Phone firm’s success lies on its Sony genes

As if it has just awakened from a deep slumber and in a hurry to make up for lost time, Sony Ericsson has been very aggressive in releasing new mobile phone models, mostly Android-based, since early this year.

In the Philippines, for instance, it is scheduled to launch six handset models in the next three months to follow the recent introduction of its Walkman phones, both Android and feature units.

The move is aimed at reinforcing Sony Ericsson’s market positioning as the communication entertainment smartphone brand, and in line with its fighting goal of becoming the world’s No. 1 Android phone maker.
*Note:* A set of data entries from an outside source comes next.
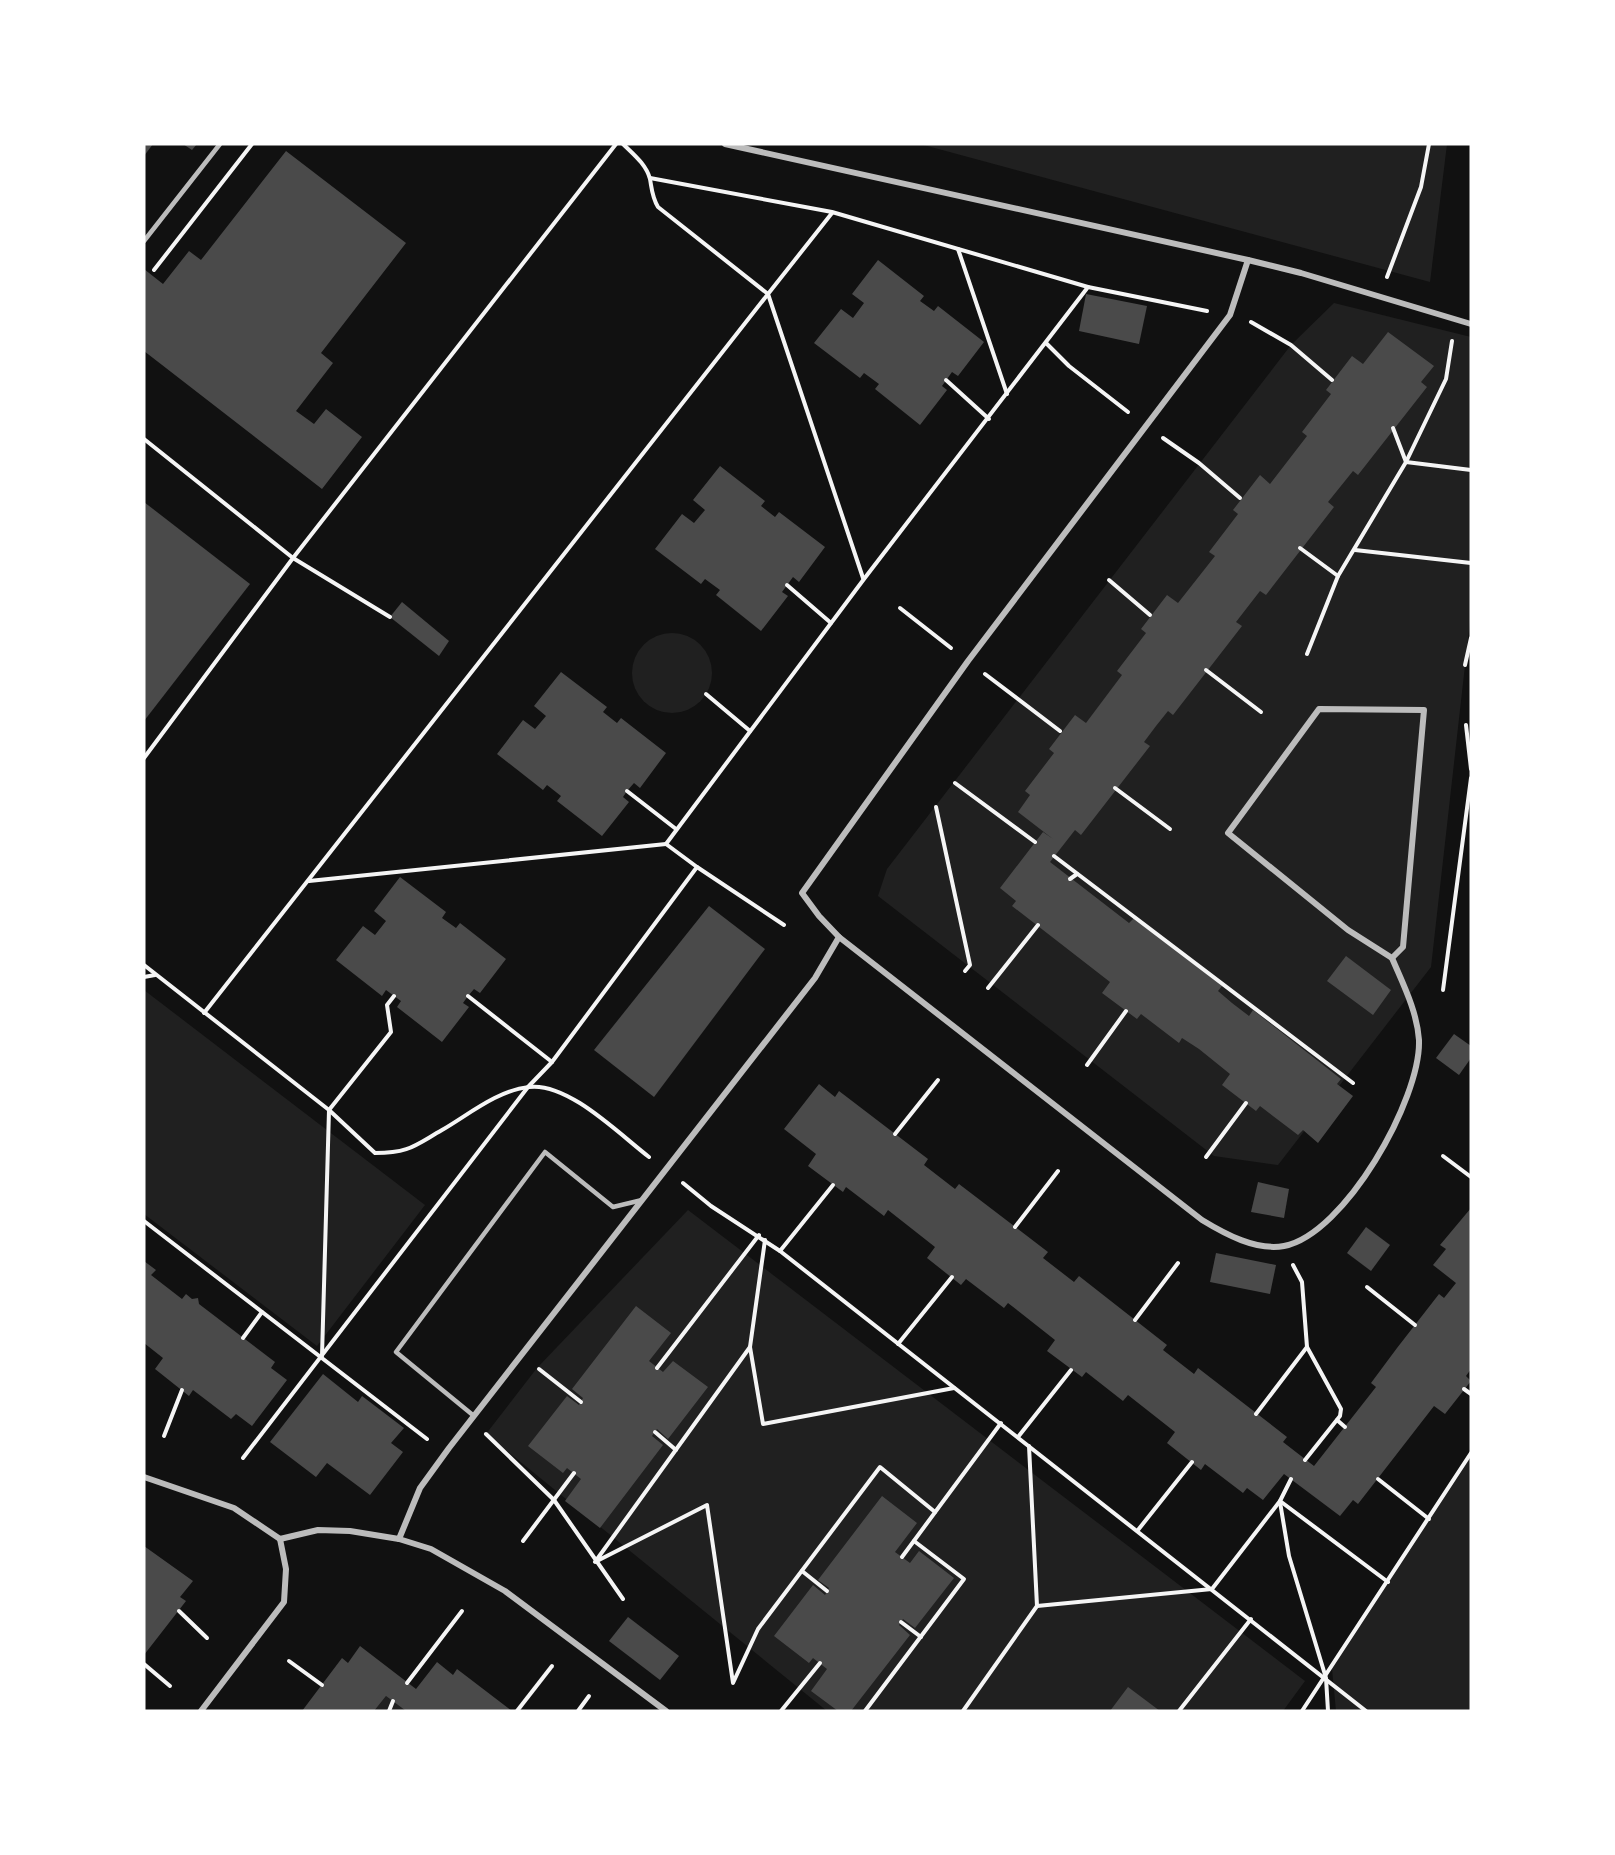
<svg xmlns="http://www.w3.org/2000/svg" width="1615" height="1855" font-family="'Space Grotesk',sans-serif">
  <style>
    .green { fill: #202020 }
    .building { fill: #4a4a4a }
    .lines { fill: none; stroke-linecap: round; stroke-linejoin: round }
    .path { stroke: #f5f5f5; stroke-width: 4 }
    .service { stroke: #bcbcbc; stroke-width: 4.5 }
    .minor { stroke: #bcbcbc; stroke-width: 6 }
  </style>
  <rect width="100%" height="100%" fill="#111"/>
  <g class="green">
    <polygon points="920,144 1447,144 1430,282"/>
    <polygon points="1334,303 1471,337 1471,612 1431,967 1278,1165 1214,1156 878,896 887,869 1291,345"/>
    <circle cx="672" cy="673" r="40"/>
    <polygon points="144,990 425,1205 317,1346 144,1214"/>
    <polygon points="688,1210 1305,1681 1283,1711 827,1711 486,1434 537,1368"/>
    <polygon points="1471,1453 1471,1711 1336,1711 1332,1668"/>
    <polygon points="386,1696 406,1711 374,1711"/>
  </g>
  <g class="building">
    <polygon points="144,144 153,144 144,156"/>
    <polygon points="183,144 197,144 192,150"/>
    <polygon points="286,151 406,243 321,353 333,363 296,411 314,424 326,409 362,437 322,489 144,351 144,269 163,284 189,251 201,260"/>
    <polygon points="878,260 924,296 920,301 934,311 938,306 984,342 958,376 952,372 942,386 947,390 920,425 875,389 879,384 864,373 860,378 814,343 841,309 853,318 864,303 852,294"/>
    <polygon points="1086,294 1147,306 1139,344 1079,331"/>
    <polygon points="1388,332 1434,366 1421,382 1427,387 1358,475 1353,471 1328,502 1334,507 1266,595 1260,591 1236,622 1242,626 1173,715 1168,711 1156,726 1144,742 1150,746 1081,835 1075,830 1050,862 1129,923 1134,918 1222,986 1218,991 1232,1003 1249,1016 1253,1010 1341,1079 1337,1084 1353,1096 1318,1143 1303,1130 1298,1135 1260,1106 1256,1111 1222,1085 1230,1074 1199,1049 1182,1038 1179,1043 1141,1014 1137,1019 1102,993 1110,982 1012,906 1016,901 1000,888 1043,832 1053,839 1018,812 1030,795 1025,791 1054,753 1049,749 1075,715 1086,723 1122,675 1117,671 1146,633 1141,629 1167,595 1178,603 1215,556 1209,552 1238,514 1233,510 1260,475 1270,484 1307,436 1302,432 1331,394 1326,390 1352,356 1363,364"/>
    <polygon points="720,466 765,501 761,506 775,517 779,512 825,547 799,582 793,577 782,592 788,596 761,631 716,595 720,590 705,579 701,584 655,549 682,514 694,523 705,510 693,500"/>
    <polygon points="144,502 250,584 144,721"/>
    <polygon points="402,602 449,641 439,656 390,617"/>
    <polygon points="561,672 607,707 603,712 617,723 621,718 666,753 640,788 634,783 627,791 623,797 629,802 602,836 557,801 561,796 547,785 543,790 497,754 523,720 535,729 546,716 534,706"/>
    <polygon points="400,877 446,912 442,918 456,928 460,923 506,959 480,993 474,989 468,996 463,1003 469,1007 442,1042 397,1007 401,1001 386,990 382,996 336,960 363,926 375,935 386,921 374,911"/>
    <polygon points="709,906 765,949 654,1097 594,1050"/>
    <polygon points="1346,956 1391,990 1373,1015 1327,981"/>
    <polygon points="1454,1034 1471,1046 1471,1058 1459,1075 1436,1058"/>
    <polygon points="819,1084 835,1097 839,1091 928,1159 924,1165 955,1189 959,1184 1048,1252 1043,1258 1074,1282 1079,1276 1167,1345 1163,1350 1194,1374 1198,1368 1287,1437 1283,1442 1314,1466 1376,1387 1371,1383 1397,1348 1439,1294 1444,1298 1456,1283 1433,1265 1446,1249 1440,1245 1471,1208 1471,1369 1466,1376 1471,1381 1445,1414 1434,1406 1358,1504 1353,1500 1340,1516 1284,1474 1263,1500 1247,1488 1243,1493 1205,1464 1201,1470 1167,1443 1175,1432 1128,1395 1123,1401 1086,1372 1082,1377 1047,1351 1055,1340 1008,1303 1004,1308 966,1279 961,1285 927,1258 935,1247 888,1210 884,1216 846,1187 843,1192 808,1166 816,1154 784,1129"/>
    <polygon points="1258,1182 1289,1189 1284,1218 1251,1212"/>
    <polygon points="1366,1227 1390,1245 1371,1271 1347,1253"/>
    <polygon points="1216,1253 1276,1265 1270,1294 1210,1282"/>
    <polygon points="144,1261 156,1270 151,1275 182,1299 186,1294 192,1299 198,1298 199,1304 275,1362 271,1368 287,1380 252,1426 236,1414 231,1419 193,1390 189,1396 155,1369 163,1358 144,1343"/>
    <polygon points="636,1306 671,1333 649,1361 663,1372 673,1361 708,1387 668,1439 657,1429 652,1436 663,1445 600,1528 565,1501 581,1479 567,1468 563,1473 528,1446 567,1396 579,1405 583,1398 572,1389"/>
    <polygon points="323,1374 358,1402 362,1396 404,1428 391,1443 403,1452 370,1495 327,1463 316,1477 270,1442"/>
    <polygon points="882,1496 917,1523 895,1552 910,1563 919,1551 954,1578 915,1628 903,1619 899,1625 910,1635 851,1711 838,1711 811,1691 827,1669 813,1658 809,1663 774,1636 813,1585 825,1595 829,1588 818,1580"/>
    <polygon points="144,1546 193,1581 180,1597 186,1601 144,1655"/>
    <polygon points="628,1617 679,1656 660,1680 609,1641"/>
    <polygon points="360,1646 416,1689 437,1662 453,1675 457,1669 512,1711 406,1711 386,1696 374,1711 302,1711 342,1658 348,1663"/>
    <polygon points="1128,1687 1160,1711 1110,1711"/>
  </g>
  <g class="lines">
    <g class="path">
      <polyline points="650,178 832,212 1088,287"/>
      <polyline points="832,213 768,294 863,578"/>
      <polyline points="958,249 1007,394"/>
      <polyline points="154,270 252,144"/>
      <polyline points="1387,277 1421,187 1429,144"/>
      <polyline points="1251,322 1291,345 1332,380"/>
      <polyline points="1046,343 1069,366 1128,412"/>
      <polyline points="946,380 989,419"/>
      <polyline points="1393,428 1406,462 1471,470"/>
      <polyline points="1163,438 1199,463 1240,498"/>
      <polyline points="144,439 293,558 144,758"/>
      <polyline points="1300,548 1338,576"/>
      <polyline points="1355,550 1471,563"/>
      <polyline points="1109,580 1150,615"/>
      <polyline points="787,585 831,623"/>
      <polyline points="900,608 951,648"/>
      <polyline points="390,617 293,558 616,144"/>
      <polyline points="1307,654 1338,576 1406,462 1446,379 1452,341"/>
      <polyline points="1465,665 1471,638"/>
      <polyline points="1206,670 1261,712"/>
      <polyline points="985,674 1060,731"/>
      <polyline points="706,694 750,731"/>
      <polyline points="1466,725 1471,769"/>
      <polyline points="955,783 1035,842"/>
      <polyline points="1115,788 1170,829"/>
      <polyline points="627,791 676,829"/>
      <polyline points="936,807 970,965 965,971"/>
      <polyline points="1054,856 1353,1083"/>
      <polyline points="697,867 784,925"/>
      <polyline points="1070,879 1077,874"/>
      <polyline points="309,881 666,844"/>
      <path d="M144,965L329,1110L375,1153C409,1153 414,1146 442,1130C468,1115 498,1090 529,1087C568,1082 619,1134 649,1157"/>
      <polyline points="144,977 155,975"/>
      <polyline points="988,988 1038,925"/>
      <polyline points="1443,990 1471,778"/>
      <polyline points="468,996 552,1062"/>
      <path d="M204,1013L768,294L658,207C652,197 652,190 650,179C646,164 633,154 623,144"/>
      <polyline points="1087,1065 1126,1011"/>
      <polyline points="895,1134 938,1080"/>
      <polyline points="1443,1156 1471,1177"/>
      <polyline points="1206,1157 1246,1103"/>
      <polyline points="683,1183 711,1206 780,1251 1366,1711"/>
      <polyline points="144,1221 427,1439"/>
      <polyline points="1015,1227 1058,1171"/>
      <polyline points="765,1240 750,1347 763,1424 954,1388"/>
      <polyline points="780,1251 833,1185"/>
      <polyline points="1293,1265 1302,1282 1307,1347 1341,1409 1340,1416 1305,1460"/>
      <polyline points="1367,1287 1415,1325"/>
      <polyline points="1135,1320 1178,1263"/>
      <polyline points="243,1338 262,1312"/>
      <polyline points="898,1344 952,1277"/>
      <polyline points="750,1347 595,1562 707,1505 733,1683 758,1629 880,1467 935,1512"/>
      <polyline points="322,1356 329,1110 391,1032 387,1005 394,996"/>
      <polyline points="657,1368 759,1235"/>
      <polyline points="539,1369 581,1402"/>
      <polyline points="1464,1389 1471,1394"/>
      <polyline points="1256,1414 1307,1347"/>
      <polyline points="1337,1420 1345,1427"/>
      <polyline points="655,1432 676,1450"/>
      <polyline points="486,1434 554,1500 623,1599"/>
      <polyline points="164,1436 182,1390"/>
      <polyline points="1018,1437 1071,1370"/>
      <polyline points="1029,1446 1037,1606"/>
      <polyline points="243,1458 528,1087 552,1062 697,867 666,844 864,579 1088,287 1207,311"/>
      <polyline points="1291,1479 1280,1501 1388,1582"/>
      <polyline points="1378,1479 1429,1519"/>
      <polyline points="1280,1502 1289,1556 1326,1678 1328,1711"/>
      <polyline points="1138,1530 1192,1462"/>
      <polyline points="523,1541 574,1473"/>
      <polyline points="902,1557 1001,1423"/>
      <polyline points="802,1571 827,1591"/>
      <polyline points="179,1611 207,1638"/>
      <polyline points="901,1622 921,1637"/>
      <polyline points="289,1661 322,1685"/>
      <polyline points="144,1664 170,1686"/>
      <polyline points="407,1683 462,1611"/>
      <polyline points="389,1711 393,1701"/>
      <polyline points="517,1711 552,1666"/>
      <polyline points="578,1711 589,1696"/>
      <polyline points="781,1711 820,1663"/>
      <polyline points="865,1711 964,1579 914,1541"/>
      <polyline points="963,1711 1037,1606 1212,1589 1280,1501"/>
      <polyline points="1179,1711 1251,1619"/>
      <polyline points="1302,1711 1471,1453"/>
    </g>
    <g class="service">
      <polyline points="144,241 220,144"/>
      <polyline points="474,1416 396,1352 545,1152 613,1207 642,1200"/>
    </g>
    <g class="minor">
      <polyline points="725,144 1248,260 1301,273 1471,324"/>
      <path d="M1248,260L1230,315L968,661L802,893L819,916L839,937L1202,1220C1225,1234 1256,1251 1284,1246C1345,1234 1421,1099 1419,1040C1417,1011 1403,984 1392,958"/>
      <polygon points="1319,709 1424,710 1403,947 1392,958 1348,930 1228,833"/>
      <polyline points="144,1477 234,1508 280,1539"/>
      <polyline points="280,1539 318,1530 350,1531 399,1539 431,1549 505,1591 666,1711"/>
      <polyline points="399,1539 420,1488 449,1448 815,978 839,937"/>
      <polyline points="201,1711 284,1602 286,1569 280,1539"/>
    </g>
  </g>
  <rect width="1615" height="1855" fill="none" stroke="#ffffff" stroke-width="291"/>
</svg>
Company corporate vice president and Asia-Pacific head Matthew Lang says Sony Ericsson’s “Sony-ness” is the biggest “differentiator” that sets the company apart from its peers in the highly competitive mobile phone market. The company hopes to cement its position as the top communication entertainment phone brand and the maker of the No. 1 Android phone in the market.

“The Android platform runs across all smartphones nowadays, and it is our ‘Sony-ness’ that differentiates us from the rest. We bring together Ericsson’s latest technology in communication platforms and marry that with the ‘Sony-ness’ to come up with products that provide unique and exciting customer experience,” Lang says.

Solid examples of such “marriage” are Sony Ericsson’s Xperia Play—a phone and Play Station in one—which, however, has yet to be launched in the Philippine market, and the Walkman Android phones.

“We also work closely with partners Google and Facebook to give the consumers what we believe they are asking for—a very deep and tight integration with the products offered by these partners,” Lang says.

“Others may claim they have the fastest, most powerful processors, but what Sony Ericsson puts on the table is the best optimized version of the technology, ensuring superior and unique user experience,” he adds.

Sony Ericsson, Lang says, is very cognizant of the whole Sony ecosystem—from gaming to video, from films to music. “The intention is to leverage on that to maximize the experience for consumers the best we can.”

The company is “developing the gaming part of the business through Xperia Play,” while the Walkman into Android phones take up the music part, Lang says.

Its “Sony-ness” provides users of Sony Ericsson handsets access to the millions of music and films offered by Qriosity (pronounced curiosity), Sony’s video and music streaming service in the cloud that threatens to rival iTunes.

Games for Xperia Play may also be downloadable from the Cloud, and the company is ensuring that such support will be available when the gadget is rolled out around the world, including the Philippines.

Inside most of Sony Ericsson’s phones are the latest in the Android platform, currently the Gingerbread 2.3, Sony’s mobile Bravia engine that allows reality displays on phone screens, Sony’s Exmor R back-illuminated sensor and, of course, social features such as the Facebook.

Sony Ericsson focuses on Android because the company believes it is fast becoming the dominant operating system in the smartphone arena. “But we won’t close our doors to possible new operating systems that will be developed in the future.”

At present, Lang says, the company accounts for 11 percent of the Android market and it is in the top 3 companies in this area in the Asia Pacific market.

It believes it is on its way to becoming No. 1 as it launches handsets that fit all types of markets. The company has also adopted an aggressive pricing stance with the ultimate aim of making the Sony Ericsson experience affordable to a greater majority of the consumers.

In September, the company will launch in the Philippines the Xperia ray, Xperia active, Sony Ericsson txt pro, mini pro and Sony Ericsson txt. Last month, the company introduced here its Walkman-based lines, whose prices range from only P2,900 to P8,000.

All models and others to be launched in the foreseeable future offer the experiences that meet the aspirations of phone users. The only task that Sony Ericsson needs to do now is to bring this message across to consumers.